Um das Vorgehen beim Generieren von impliziten Kernaussagen zu demonstrieren, ist der dritte Absatz geeignet. Hier fehlt eine explizite Kernaussage. Eine Lehrperson könnte nach dem Lesen Folgendes sagen, um die Schlussfolgerungen zu demonstrieren, die zur impliziten Kernaussage führen:
«In den meisten Sätzen geht es um die Bauweise der Häuser in den Städten. Die Ausdrücke ‹Gebäude›, ‹über Nacht›, ‹nicht gut konstruiert›, ‹dicht beieinander›, ‹Holz›, ‹hergestellt› beziehen sich alle auf die Art, wie in den Städten gebaut wurde. ‹Die Bauweise der Städte› ist also das Thema in diesem Absatz, obwohl dieser Ausdruck an sich nirgends vorkommt.Was ist nun das Wichtigste, das ich zum Thema ‹Bauweise der Städte› erfahre? Viele Details in diesem Absatz beziehen sich auf Brände: Gefahr, Feuer, herunterbrannten, schlimmsten, zerstört, starben, verletzt, Feuerwehrstellen. Die Hauptinformation, die ich zum Thema ‹Bauweise der Städte› erfahre, ist also, dass sie zu Bränden führte. Setze ich Thema und Hauptinformation zusammen, erhalte ich die im Absatz nicht ausformulierte Kernaussage ‹Die Bauweise der Städte führte zu Bränden›.»
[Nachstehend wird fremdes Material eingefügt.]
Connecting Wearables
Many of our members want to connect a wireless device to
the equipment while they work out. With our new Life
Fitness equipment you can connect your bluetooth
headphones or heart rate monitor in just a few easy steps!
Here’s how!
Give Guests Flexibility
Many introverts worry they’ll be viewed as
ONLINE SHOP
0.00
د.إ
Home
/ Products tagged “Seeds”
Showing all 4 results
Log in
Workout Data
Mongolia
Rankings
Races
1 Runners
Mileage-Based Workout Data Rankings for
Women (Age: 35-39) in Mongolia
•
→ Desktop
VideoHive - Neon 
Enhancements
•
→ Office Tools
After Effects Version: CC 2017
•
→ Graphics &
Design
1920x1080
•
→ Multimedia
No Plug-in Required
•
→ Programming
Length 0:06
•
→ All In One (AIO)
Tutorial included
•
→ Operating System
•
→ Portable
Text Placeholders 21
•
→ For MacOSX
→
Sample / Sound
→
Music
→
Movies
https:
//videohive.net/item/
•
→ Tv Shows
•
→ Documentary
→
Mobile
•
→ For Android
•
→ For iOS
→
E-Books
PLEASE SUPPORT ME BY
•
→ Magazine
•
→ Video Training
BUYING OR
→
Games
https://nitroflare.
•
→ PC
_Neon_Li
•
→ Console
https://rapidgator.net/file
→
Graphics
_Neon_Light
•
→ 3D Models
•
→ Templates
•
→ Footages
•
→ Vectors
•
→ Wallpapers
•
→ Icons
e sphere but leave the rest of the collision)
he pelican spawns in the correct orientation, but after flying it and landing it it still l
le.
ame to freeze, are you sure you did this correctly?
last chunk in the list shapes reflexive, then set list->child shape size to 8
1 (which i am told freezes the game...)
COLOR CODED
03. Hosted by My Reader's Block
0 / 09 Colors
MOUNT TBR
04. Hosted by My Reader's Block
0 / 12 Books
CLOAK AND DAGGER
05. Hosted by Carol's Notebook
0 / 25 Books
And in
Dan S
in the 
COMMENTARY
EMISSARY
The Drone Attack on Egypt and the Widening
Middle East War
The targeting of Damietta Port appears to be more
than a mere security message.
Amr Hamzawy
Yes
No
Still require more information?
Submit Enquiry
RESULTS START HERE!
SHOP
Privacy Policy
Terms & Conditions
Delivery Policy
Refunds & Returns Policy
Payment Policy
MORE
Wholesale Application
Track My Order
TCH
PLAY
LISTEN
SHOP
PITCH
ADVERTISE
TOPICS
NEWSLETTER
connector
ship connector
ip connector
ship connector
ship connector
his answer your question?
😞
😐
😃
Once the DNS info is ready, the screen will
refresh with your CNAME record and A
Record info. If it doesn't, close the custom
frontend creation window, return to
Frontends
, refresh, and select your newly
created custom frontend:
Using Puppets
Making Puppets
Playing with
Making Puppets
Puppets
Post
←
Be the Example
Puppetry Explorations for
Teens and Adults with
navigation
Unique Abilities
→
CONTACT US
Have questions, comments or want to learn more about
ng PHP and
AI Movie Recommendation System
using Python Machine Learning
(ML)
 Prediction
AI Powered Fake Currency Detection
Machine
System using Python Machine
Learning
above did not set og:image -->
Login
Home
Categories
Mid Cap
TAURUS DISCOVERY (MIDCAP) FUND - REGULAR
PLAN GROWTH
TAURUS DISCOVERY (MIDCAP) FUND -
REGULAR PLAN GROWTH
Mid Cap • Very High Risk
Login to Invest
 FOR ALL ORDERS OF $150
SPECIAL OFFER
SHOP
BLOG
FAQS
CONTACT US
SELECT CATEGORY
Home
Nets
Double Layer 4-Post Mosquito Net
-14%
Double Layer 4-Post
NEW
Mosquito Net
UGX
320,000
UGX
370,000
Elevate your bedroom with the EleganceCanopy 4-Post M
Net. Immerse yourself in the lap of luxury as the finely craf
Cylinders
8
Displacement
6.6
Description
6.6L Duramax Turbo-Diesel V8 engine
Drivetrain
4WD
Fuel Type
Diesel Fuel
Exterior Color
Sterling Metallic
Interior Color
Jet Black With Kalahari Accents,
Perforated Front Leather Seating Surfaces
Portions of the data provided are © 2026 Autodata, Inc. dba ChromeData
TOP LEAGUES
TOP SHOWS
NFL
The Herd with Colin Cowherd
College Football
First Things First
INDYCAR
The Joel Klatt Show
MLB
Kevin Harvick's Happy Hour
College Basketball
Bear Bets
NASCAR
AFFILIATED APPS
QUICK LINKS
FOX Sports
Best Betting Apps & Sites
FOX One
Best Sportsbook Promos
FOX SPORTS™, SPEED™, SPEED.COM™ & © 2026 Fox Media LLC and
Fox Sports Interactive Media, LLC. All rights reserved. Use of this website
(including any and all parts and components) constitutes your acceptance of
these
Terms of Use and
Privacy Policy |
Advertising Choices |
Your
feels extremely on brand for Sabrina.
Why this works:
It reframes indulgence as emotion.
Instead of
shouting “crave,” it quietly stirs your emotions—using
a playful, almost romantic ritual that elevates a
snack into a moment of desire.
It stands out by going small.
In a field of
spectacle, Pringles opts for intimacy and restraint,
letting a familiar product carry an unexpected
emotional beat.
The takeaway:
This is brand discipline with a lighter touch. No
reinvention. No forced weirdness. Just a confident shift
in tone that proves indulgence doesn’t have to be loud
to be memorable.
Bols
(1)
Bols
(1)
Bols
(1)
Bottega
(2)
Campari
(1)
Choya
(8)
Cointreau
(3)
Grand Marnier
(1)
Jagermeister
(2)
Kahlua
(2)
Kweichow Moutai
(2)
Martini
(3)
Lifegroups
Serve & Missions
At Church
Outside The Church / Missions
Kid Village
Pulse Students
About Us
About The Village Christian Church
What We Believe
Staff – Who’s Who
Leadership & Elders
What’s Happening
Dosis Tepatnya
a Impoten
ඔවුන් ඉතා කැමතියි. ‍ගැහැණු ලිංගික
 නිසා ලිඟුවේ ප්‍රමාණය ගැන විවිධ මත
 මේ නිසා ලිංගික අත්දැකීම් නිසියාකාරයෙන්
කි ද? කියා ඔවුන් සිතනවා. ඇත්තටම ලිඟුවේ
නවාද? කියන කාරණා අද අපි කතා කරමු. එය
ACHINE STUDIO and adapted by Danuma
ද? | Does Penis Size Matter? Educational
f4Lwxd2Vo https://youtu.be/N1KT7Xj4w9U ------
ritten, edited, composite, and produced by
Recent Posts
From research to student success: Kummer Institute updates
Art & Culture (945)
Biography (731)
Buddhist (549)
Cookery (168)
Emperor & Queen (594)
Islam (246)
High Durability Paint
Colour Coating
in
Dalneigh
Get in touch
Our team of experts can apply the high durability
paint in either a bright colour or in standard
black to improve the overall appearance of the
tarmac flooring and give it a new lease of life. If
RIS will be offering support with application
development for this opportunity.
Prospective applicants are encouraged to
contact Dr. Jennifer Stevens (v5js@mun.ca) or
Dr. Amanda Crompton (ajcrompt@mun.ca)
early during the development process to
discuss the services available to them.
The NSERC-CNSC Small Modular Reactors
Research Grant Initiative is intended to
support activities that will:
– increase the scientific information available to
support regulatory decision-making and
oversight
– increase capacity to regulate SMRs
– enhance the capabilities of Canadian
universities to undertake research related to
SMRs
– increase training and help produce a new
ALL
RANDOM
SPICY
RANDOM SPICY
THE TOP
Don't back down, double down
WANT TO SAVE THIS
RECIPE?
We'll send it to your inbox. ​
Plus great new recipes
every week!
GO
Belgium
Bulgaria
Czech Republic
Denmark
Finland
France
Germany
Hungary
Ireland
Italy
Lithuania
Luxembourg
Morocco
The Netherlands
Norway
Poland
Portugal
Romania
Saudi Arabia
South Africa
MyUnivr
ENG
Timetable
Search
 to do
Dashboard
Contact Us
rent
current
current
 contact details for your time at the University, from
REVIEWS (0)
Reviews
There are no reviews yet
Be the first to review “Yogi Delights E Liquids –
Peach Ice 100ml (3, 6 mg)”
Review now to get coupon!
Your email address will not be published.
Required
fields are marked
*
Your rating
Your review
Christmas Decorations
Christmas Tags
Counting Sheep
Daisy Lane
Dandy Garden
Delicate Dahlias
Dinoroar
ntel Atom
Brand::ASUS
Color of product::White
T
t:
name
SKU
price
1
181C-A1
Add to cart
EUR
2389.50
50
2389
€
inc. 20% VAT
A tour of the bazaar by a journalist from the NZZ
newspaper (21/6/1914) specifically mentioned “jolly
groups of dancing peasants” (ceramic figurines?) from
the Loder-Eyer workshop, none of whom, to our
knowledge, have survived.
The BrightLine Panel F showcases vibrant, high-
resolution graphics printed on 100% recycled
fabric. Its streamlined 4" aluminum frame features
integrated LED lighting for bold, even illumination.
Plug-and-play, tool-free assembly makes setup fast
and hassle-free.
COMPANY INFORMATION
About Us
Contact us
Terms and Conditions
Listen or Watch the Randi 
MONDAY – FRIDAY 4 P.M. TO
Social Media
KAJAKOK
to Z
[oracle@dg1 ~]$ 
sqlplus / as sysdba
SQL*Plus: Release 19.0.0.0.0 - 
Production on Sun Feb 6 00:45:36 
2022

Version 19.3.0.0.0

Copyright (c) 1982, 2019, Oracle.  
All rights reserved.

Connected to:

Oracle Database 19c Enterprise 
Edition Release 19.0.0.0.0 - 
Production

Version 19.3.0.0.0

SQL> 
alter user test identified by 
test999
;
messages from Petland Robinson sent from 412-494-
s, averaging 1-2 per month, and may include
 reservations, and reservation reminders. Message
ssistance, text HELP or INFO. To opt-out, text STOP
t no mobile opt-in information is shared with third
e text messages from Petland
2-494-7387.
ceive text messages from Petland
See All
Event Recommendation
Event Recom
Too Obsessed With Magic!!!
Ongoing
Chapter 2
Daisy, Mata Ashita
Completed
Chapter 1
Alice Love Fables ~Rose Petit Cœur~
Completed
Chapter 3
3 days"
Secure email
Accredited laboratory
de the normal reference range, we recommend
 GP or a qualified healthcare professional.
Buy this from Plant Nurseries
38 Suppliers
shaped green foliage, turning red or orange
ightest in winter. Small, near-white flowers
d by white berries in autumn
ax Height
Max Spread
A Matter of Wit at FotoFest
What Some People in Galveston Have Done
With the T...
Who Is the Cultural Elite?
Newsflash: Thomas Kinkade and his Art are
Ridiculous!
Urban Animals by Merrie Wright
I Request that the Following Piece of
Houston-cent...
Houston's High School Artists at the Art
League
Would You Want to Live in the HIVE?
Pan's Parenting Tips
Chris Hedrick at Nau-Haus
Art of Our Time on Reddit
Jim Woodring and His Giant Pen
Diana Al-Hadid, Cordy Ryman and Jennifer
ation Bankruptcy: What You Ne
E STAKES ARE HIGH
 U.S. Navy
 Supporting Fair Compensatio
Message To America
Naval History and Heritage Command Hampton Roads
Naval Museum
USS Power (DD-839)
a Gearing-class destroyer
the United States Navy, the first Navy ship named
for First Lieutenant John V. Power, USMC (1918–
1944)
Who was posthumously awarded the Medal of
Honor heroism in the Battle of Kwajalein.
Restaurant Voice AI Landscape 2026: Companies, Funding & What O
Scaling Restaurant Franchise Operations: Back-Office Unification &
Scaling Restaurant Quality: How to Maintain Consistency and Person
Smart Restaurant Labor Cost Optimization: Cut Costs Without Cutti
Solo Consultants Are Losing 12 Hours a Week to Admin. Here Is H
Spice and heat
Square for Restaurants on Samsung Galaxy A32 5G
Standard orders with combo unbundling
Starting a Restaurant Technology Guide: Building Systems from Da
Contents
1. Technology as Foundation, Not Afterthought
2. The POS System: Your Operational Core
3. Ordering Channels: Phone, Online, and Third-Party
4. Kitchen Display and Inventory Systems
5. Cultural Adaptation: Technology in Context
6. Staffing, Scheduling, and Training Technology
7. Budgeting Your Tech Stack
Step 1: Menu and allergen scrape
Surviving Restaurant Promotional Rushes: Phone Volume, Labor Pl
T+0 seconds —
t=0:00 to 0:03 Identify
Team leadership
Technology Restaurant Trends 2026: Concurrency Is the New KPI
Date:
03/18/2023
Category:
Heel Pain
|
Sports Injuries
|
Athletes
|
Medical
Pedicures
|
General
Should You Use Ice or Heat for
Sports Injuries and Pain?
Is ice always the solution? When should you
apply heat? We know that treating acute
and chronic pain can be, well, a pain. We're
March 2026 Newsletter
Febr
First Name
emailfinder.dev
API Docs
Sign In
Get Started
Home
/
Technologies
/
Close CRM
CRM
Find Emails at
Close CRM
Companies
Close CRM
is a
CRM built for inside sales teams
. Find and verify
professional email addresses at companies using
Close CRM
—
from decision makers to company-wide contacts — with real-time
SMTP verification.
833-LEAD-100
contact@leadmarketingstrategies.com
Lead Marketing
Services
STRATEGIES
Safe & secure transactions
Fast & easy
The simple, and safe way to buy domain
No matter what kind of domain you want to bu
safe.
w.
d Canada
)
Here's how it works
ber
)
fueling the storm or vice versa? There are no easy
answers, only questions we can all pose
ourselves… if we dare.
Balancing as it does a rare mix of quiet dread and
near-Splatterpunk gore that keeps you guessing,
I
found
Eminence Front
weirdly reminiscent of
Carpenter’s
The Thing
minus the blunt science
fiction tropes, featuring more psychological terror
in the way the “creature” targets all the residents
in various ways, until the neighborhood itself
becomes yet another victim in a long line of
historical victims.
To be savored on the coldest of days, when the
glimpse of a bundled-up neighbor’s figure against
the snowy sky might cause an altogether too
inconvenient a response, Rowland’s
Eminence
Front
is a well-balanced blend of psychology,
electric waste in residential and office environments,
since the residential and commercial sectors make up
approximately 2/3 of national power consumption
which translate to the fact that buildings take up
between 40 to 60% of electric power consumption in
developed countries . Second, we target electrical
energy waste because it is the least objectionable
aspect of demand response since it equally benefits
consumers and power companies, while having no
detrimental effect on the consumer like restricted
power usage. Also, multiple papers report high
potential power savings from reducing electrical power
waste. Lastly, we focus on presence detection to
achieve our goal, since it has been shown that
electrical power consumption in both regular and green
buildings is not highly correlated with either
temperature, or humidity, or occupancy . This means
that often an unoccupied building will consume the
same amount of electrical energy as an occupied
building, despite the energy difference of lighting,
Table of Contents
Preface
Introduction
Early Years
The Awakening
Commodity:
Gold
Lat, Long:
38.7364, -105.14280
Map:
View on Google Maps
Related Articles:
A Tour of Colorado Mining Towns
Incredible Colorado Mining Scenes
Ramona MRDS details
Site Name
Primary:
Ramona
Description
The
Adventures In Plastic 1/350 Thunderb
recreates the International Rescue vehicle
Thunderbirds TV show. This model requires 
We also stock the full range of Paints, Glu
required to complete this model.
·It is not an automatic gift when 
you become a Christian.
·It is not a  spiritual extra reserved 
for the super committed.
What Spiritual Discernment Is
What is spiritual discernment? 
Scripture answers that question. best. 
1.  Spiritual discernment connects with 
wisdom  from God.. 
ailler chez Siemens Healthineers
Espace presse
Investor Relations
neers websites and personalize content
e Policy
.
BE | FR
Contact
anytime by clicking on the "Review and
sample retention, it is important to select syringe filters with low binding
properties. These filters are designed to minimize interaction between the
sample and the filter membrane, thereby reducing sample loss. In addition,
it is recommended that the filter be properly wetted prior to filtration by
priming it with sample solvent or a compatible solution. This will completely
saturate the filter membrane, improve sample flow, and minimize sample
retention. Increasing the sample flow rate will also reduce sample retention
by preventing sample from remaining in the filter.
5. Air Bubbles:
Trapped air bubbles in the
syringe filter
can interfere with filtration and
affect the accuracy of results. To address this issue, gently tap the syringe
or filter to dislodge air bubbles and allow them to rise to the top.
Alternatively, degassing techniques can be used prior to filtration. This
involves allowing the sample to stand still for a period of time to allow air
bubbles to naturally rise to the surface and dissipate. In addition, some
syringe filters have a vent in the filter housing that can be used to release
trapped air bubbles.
Genau auf diese Weise kann auch im Schulunterricht Schritt für Schritt modelliert werden, wie man sich Kernaussagen textbasiert erarbeiten kann. Hat man dann schliesslich zu jedem Absatz die Kernaussage gefunden oder formuliert, können diese Kernaussagen zu einer Zusammenfassung des gesamten Textes zusammengefügt werden. Die oftmals abschreckend wirkende Aufgabe «Erstelle eine Zusammenfassung zu Text XY» wird so auch für leseschwache Jugendliche zu einer handhabbaren Aufgabe, aber nur dann, wenn sie diese Fähigkeit aktiv und über längere Zeit von Lehrpersonen explizit vermittelt bekommen.
Literatur
Winograd, P. N. (1984): Strategic Difficulties in Summarizing Texts. In: Reading Research Quarterly. H. 4., S. 404–425.
Souvignier, E. & Antoniou, F. (2007): Förderung des Leseverständnisses bei Schülerinnen und Schülern mit Lernschwierigkeiten – eine Metaanalyse. In: Vierteljahresschrift für Heilpädagogik und ihre Nachbargebiete. H. 1, S. 46–62.